PART of the former nerve centre of top secret research development into radar is to be turned into a guest house.

Bawdsey Manor, the magnificent building standing in 150 acres of land overlooking the North Sea near Woodbridge, will open up bedrooms to the public next year.

It is expected that some of the first guests could be former members of the Royal Air Force who were stationed at Bawdsey during the Second World War and used radar pioneered there by Robert Watson-Watt.

The site, once described as a small but treasured part of the RAF, has been used as a school since 1994 for children from foreign countries wishing to learn English with annual fees of £15,000.

It lay redundant for a few years after the Ministry of Defence decommissioned the site and it was unclear what the future held for the seaside holiday home built by William Cuthbert Quilter over 18 years in the 19th Century.
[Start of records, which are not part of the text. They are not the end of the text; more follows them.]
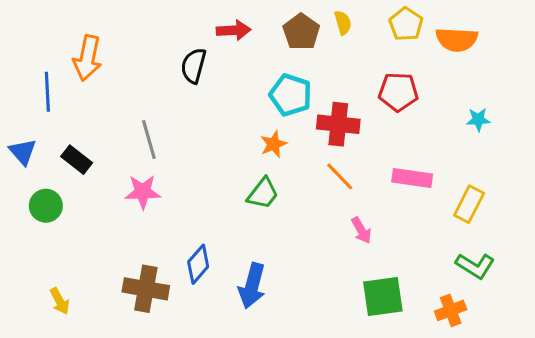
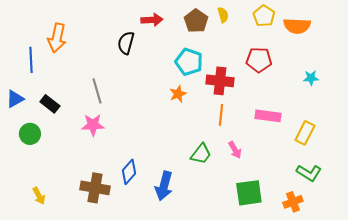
blue triangle: (23, 152) -> (15, 99), turned 42
orange line: (340, 176) -> (221, 115), turned 50
green trapezoid: (263, 193) -> (201, 154), moved

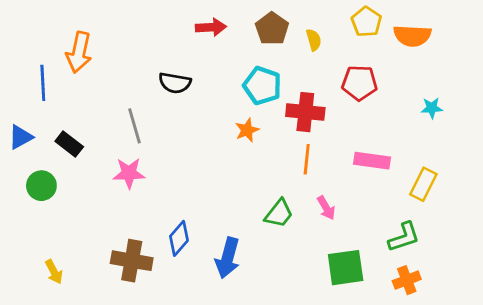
yellow semicircle: (223, 15) -> (314, 40), moved
black semicircle: (126, 43) -> (175, 83), moved, turned -95
green L-shape: (309, 173) -> (404, 237), moved, turned -50

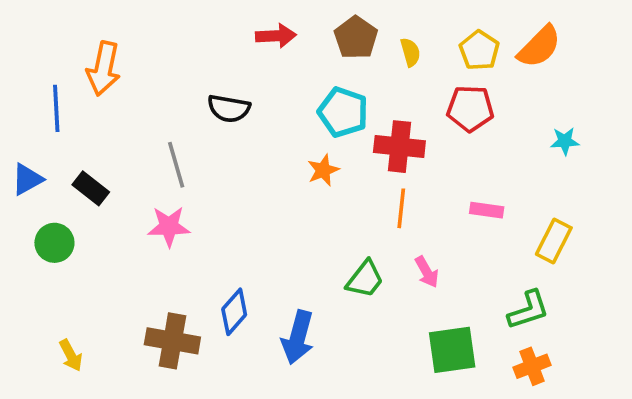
yellow pentagon: (366, 22) -> (479, 50), moved
orange semicircle: (412, 36) -> (539, 47), turned -48
pink rectangle: (372, 161) -> (487, 210), size x0.7

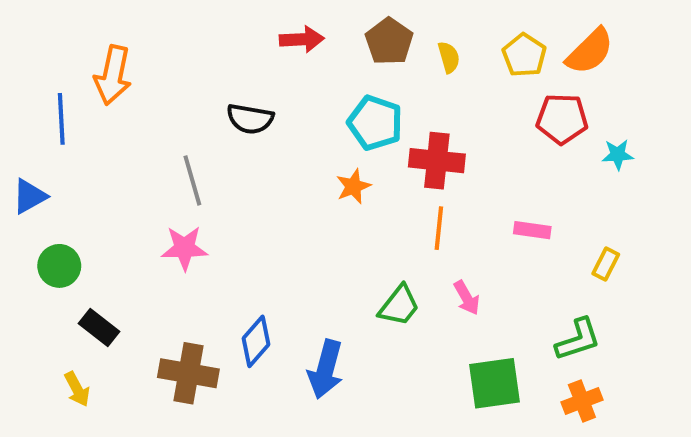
red pentagon: (470, 108) -> (562, 119), moved
black rectangle: (91, 188) -> (99, 328), moved
yellow rectangle: (554, 241) -> (606, 264), size x0.7

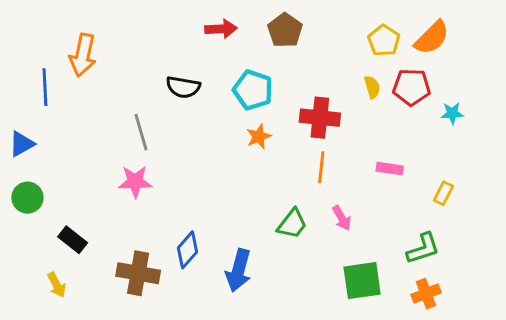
yellow semicircle: (449, 57) -> (372, 87), moved
cyan pentagon: (375, 123) -> (253, 90), moved
green circle: (59, 266) -> (27, 198), moved

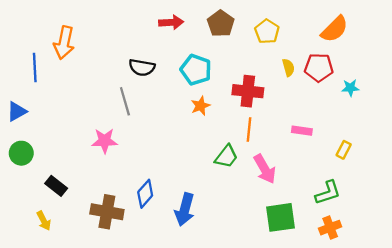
yellow pentagon: (384, 41) -> (267, 31), moved
gray line: (141, 132) -> (125, 101), moved
pink arrow: (342, 218) -> (265, 169), size x1.5
green trapezoid: (292, 224) -> (226, 157), moved

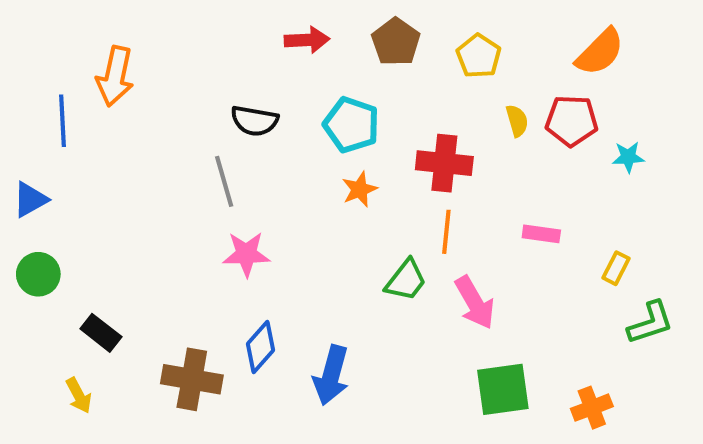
pink star: (105, 141) -> (246, 254), moved
green L-shape: (328, 193) -> (650, 323), moved

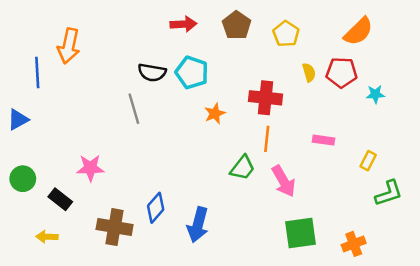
cyan pentagon: (351, 125) -> (192, 72), moved
pink star: (246, 254) -> (90, 168), moved
green circle: (38, 274) -> (23, 179), moved
yellow arrow: (79, 395) -> (47, 237), turned 120

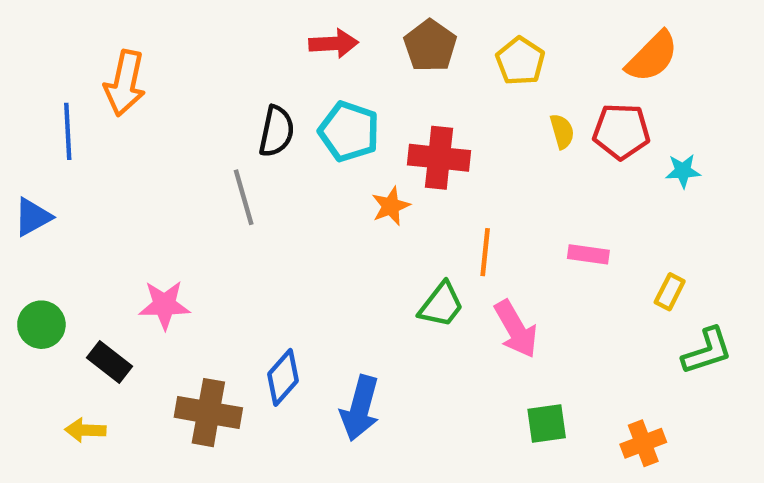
black semicircle: (152, 72) -> (276, 131), turned -88
red cross: (266, 98) -> (439, 158), moved
green square: (301, 233) -> (547, 424), size x0.7

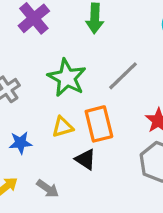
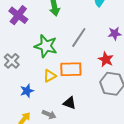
orange rectangle: (99, 124) -> (71, 69), turned -65
black triangle: (85, 159) -> (69, 103), moved

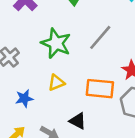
orange rectangle: (71, 69) -> (100, 89), moved

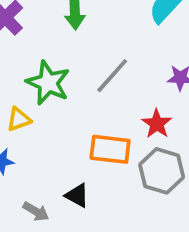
yellow triangle: (56, 83) -> (19, 119), moved

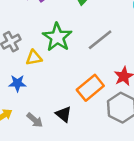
orange rectangle: (110, 149) -> (90, 88), turned -56

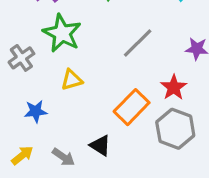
green star: (57, 37) -> (62, 33), moved
yellow triangle: (34, 58) -> (72, 80), moved

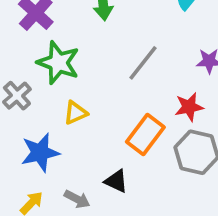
red star: (174, 87) -> (189, 107), turned 30
blue star: (36, 111) -> (40, 153), size x1.5

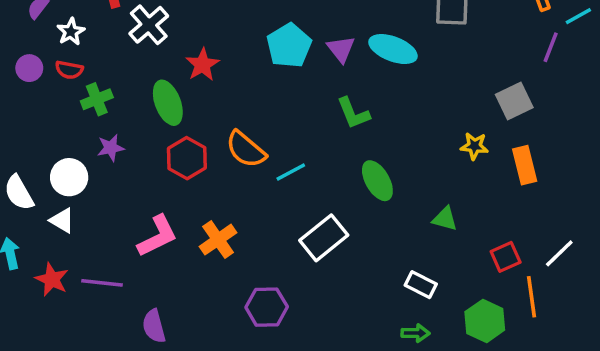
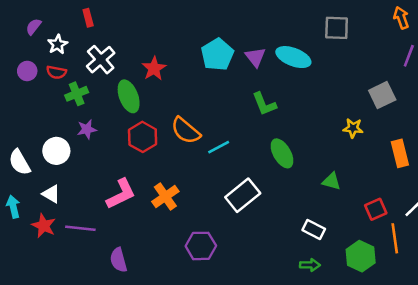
white cross: (149, 25) -> (101, 60), moved
orange rectangle: (525, 165) -> (400, 153), moved
white triangle: (62, 220) -> (51, 194), moved

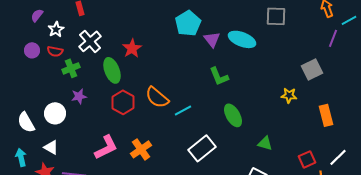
cyan pentagon: (217, 55) -> (188, 23), moved
green triangle: (331, 181) -> (265, 143), moved

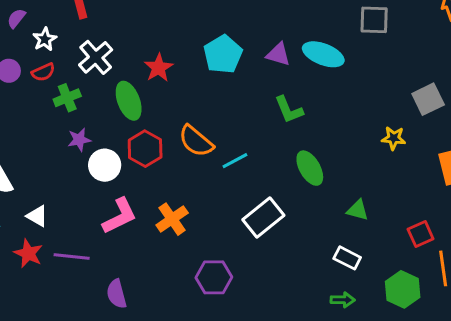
cyan pentagon: (188, 23) -> (223, 54), moved
purple triangle: (212, 39) -> (278, 54), turned -36
red semicircle: (55, 51) -> (43, 72), turned -35
white circle: (55, 113) -> (105, 165), moved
But today Alexander's International School has established itself in the former RAF buildings and John Holton, the principal, wants to further open up the facilities to the community.

The Manor is a Grade II Listed Building where Watson-Watt pioneered radar (research first started at Orford Ness)in time to be used in the Battle of Britain and allowed a numerically inferior force to beat back an enemy which would otherwise have overwhelmed it.

A bed and breakfast establishment is just one of several initiatives aimed at maximising the school's income.